Most of the patients were men (57%) and their median age was 33 years. The patients had severe immune suppression at baseline, median CD4 cell count being just 82 cells/mm3 and median viral load was approximately 80,000 copies/ml.

CMV was detected in 26% of patients on entry to the study. The prevalence of CMV viremia was related to immune suppression and was highest among patients with the lowest CD4 cell counts (below 50 cells/mm3  = 46% vs 101-200 cells/mm3 = 10%, p < 0.001).

Median baseline CMV viral load was 548 copies/ml.

Overall, the patients had a good response to HIV therapy. After six months, 80% had a HIV viral load below 200 copies/ml and median CD4 cell count had increased to 198 cells/mm3, with 48% of patients having a CD4 cell count above 200 cells/mm3.

Repeat CMV testing was performed for 199 patients at the six-month timepoint. Viremia was detected in nine people (5%) and their median CMV viral load was 114 copies/ml.

A total of eight deaths and 28 new AIDS-defining events were observed over two years. The overall mortality rate was 1.42 per 100 person-years, and the median time to death was 7.5 months after the initiation of treatment. The rate of new AIDS-defining illnesses was 5.39 per 100 person-years, with the median time to the diagnosis of an event being 2.1 months after starting antiretrovirals. No deaths were directly attributed to CMV and only two AIDS-defining illnesses corresponded to CMV disease.

However, six of the eight deaths occurred in patients with a baseline CMV viral load above 500 copies/ml.

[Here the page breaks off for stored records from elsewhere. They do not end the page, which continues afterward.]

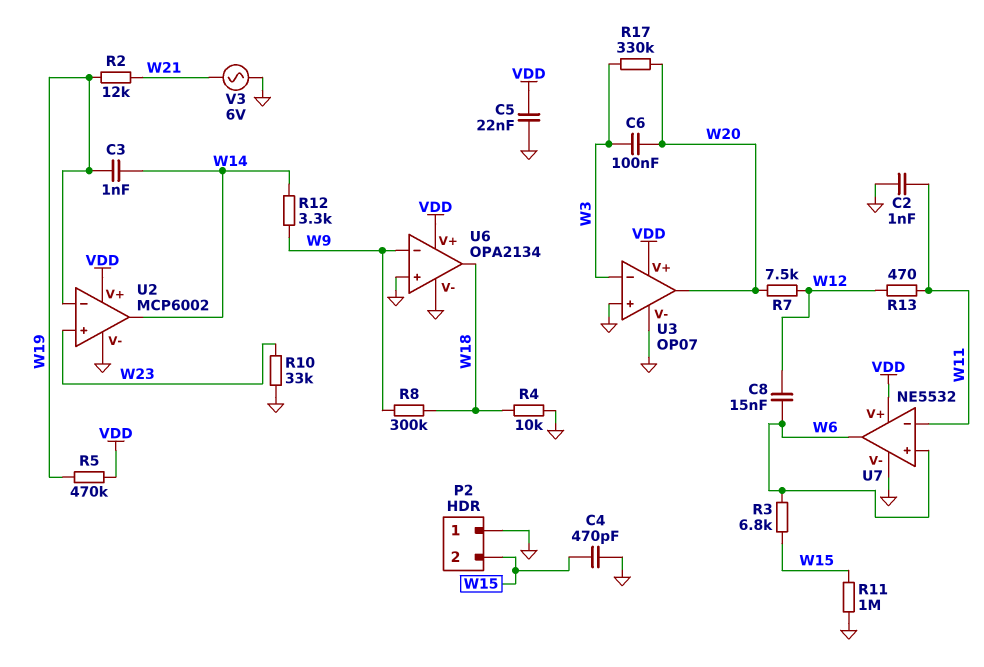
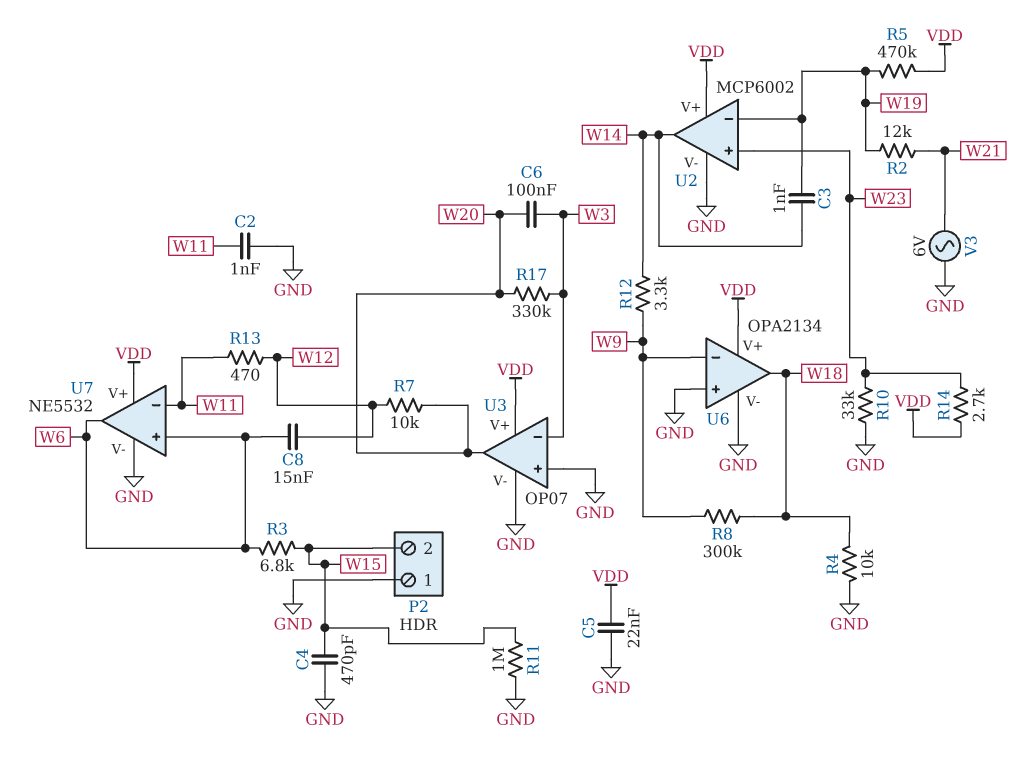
R7: 7.5k (W12, W20) -> 10k (W12, W20)
R14: none -> 2.7k (VDD, W23)

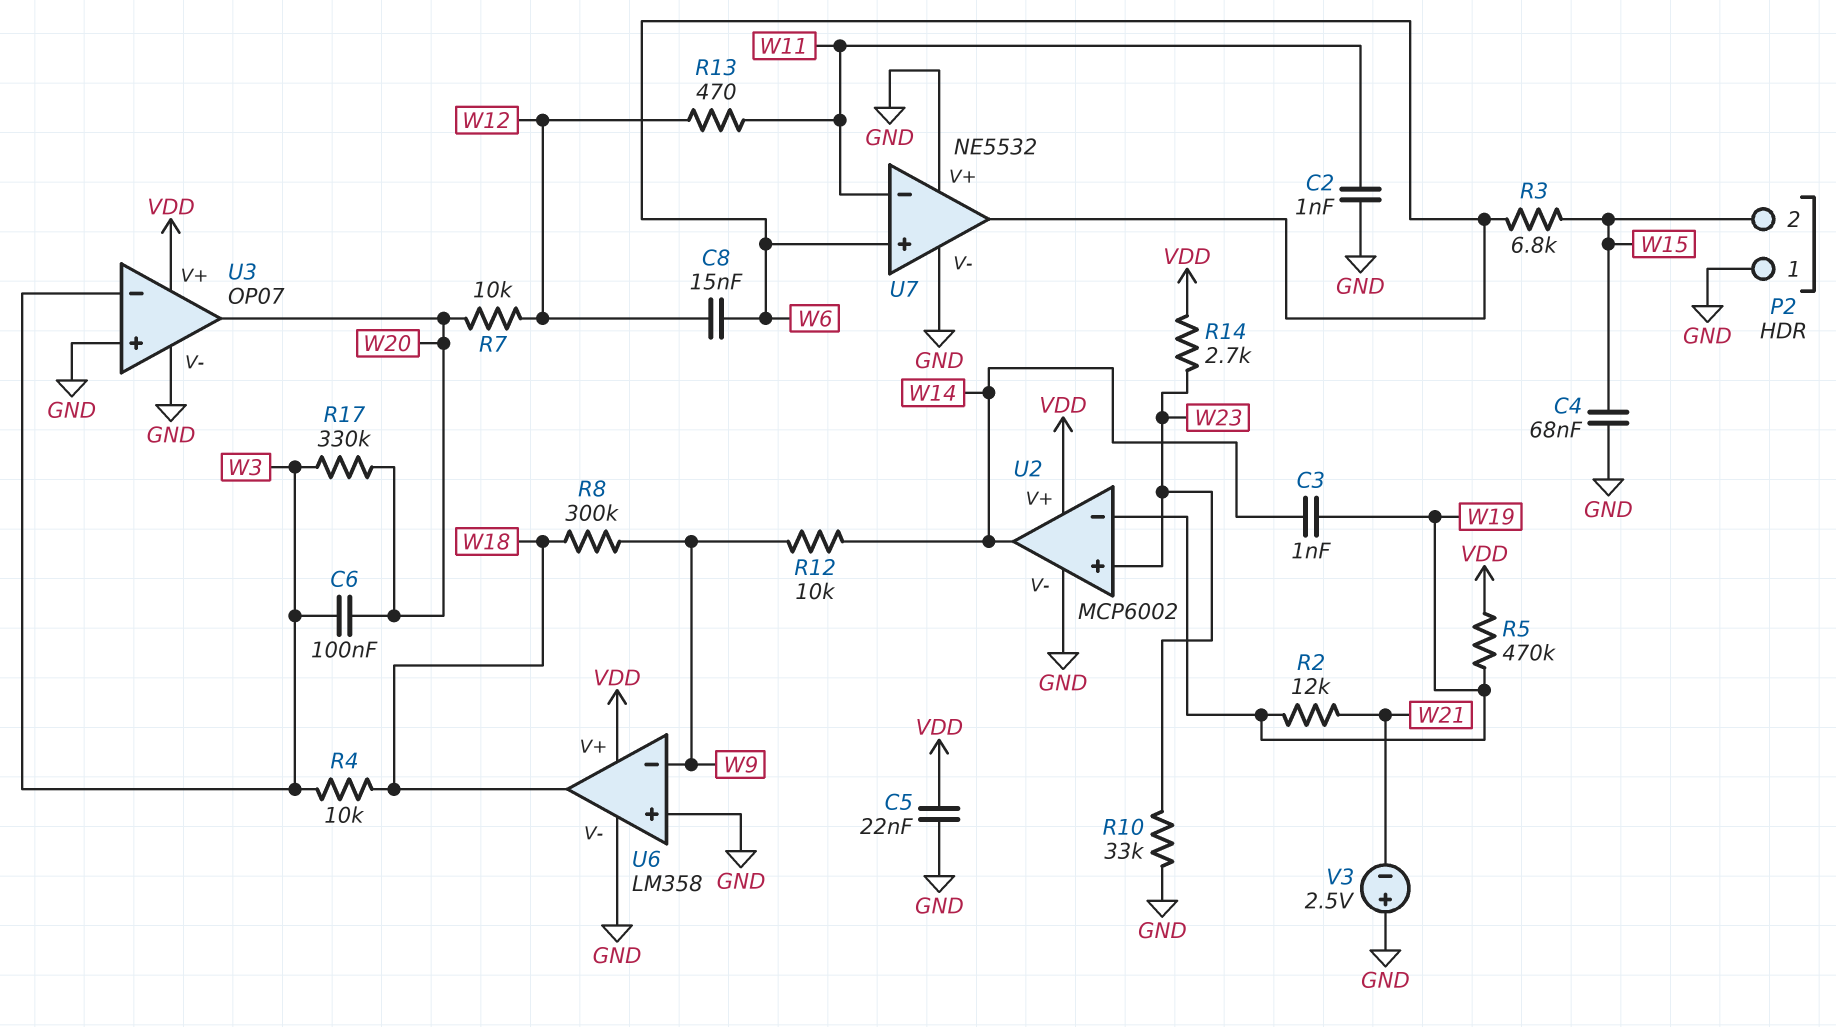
C4: 470pF (GND, W15) -> 68nF (GND, W15)
R4: 10k (GND, W18) -> 10k (W3, W18)
R11: 1M (GND, W15) -> none
R12: 3.3k (W9, W14) -> 10k (W9, W14)
U6: OPA2134 -> LM358
U7 pin V+: VDD -> GND
V3: AC 6V (GND, W21) -> 2.5V (plus GND, minus W21)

Indeed, the investigators’ first analysis showed that a high CMV viral load at baseline was the most important risk factor for death (HR = 21.09; 95% CI< 4.26-104.53, p < 0.001). Also significant were low haemoglobin (HR = 6.87; 95% CI, 1.72-27.49, p = 0.011) and CD4 cell count, with each 50 cell/mm3 increase reducing the risk of death by approximately 20% (p = 0.022).

However, after controlling for potential confounders, a baseline CMV load above 500 copies/ml was the only factor associated with an increased mortality risk (HR = 7.28; 95% CI, 1.32-40.29, p = 0.023).

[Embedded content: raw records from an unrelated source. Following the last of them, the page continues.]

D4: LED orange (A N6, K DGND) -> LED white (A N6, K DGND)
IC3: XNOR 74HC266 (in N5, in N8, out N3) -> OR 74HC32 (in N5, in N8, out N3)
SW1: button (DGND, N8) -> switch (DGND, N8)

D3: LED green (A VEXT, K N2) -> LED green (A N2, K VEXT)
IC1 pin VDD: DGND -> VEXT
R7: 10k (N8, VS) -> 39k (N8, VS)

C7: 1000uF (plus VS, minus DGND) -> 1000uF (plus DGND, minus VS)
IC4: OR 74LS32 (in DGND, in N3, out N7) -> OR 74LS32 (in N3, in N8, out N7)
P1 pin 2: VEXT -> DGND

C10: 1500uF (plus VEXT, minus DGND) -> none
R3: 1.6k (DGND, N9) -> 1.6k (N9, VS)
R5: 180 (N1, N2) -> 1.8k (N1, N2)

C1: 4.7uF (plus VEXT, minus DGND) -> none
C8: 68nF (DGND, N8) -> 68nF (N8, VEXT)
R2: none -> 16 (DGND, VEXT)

The investigators’ initial analysis showed that both immune suppression and CMV viremia were associated with the development of new AIDS-defining events. However, in their multivariate analysis only a low CD4 cell count retained a significant association with their outcome (p = 0.048).

Baseline factors associated with ongoing CMV replication after six months of HIV therapy were baseline haemoglobin below 10 g/dl and baseline CMV viral load above 500 copies/ml (HR = 6.63; 95% CI, 1.41-31.08, p = 0.016).

“The prevalence of CMV viremia in our study resembles that seen in several studies in severely immune-suppressed HIV-infected patients in high-income countries,” write the authors. “The association between CMV viremia and increased mortality in HIV patients, even in the context of ART, has also been long reported.”

They believe their findings have significant implications for the care of patients in resource-limited settings. Many people in poorer countries initiate HIV treatment with severe immune suppression and mortality rates during the early months of treatment are high.

The investigators recommended “a large-scale prospective study be conducted to better document the extent of the problem of CMV viremia in severely immune-suppressed HIV patients in resource-limited settings…we believe that a well-powered trial is required to convincingly answer if pre-emptive therapy could reduce early mortality in CMV viremic HIV patients starting ART.”


Durier N et al. Cytomegalovirus viremia in Thai HIV-infected patients on antiretroviral therapy: prevalence and associated mortality. Clin Infect Dis, online edition, 2013.